Why a 1990s Fraud Detection Case Still Matters in the Age of AI
What a 1995–1997 Insider Dealing Detection Case Still Teaches Us About Data, AI, and Governance
Stock Watch process and data flow.
This case, which started in 1995 and was completed in 1997, showed early on that effective detection is never just about the model, but about combining data, context, explainability, and human judgment. It remained in use for many years because it was embedded in a real operational process with feedback, ownership, and continuous improvement. Nearly 30 years later, that is still the core lesson for data, AI, and governance.
When people talk about AI, machine learning, and intelligent decision support, the discussion often sounds as if these challenges are entirely new. They are not.
A case I worked on for Amsterdam Exchanges, which started in 1995, was developed and completed between 1995 and 1997, and then remained in use for many years, still captures many of the issues organisations face today: too much data, too little context, dependence on a small number of experts, and the need for explainable, operational decision support. The Stock Watch system was designed to improve the detection of suspicious trading activity by combining transaction data, historical market factors, relevant news, and analyst feedback in one working process.

- - -

**Exercise:**
Translate this sentence from the text on the fraud detection case above into German: "When people talk about AI, machine learning, and intelligent decision support, the discussion often sounds as if these challenges are entirely new."

**Supplied data:**

- - -

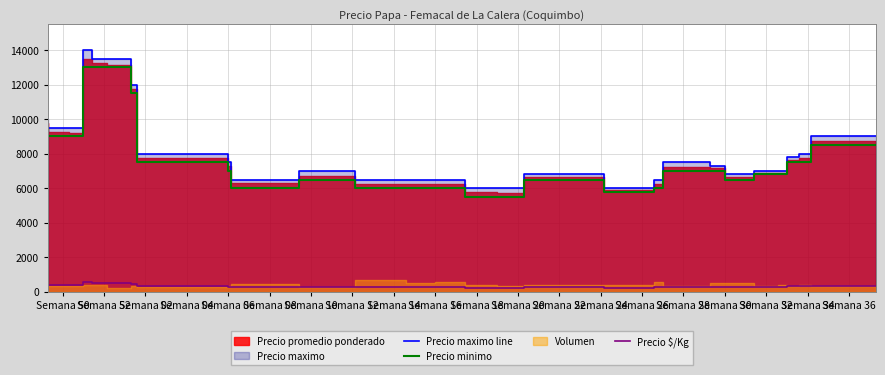

True or false: Precio minimo and Precio $/Kg cross at least once.

False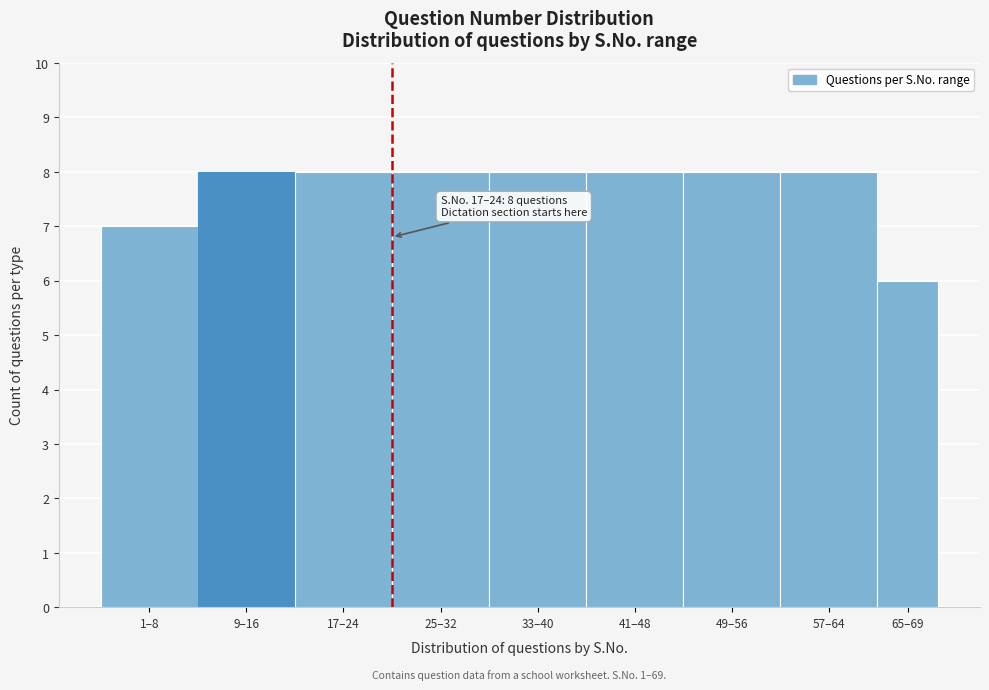

Reading left to right, what are all the values shown in this chart?

7	8	8	8	8	8	8	8	6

- - -

**Task response:**
Wenn Menschen über KI, maschinelles Lernen und intelligente Entscheidungsunterstützung sprechen, klingt die Diskussion oft so, als wären diese Herausforderungen völlig neu.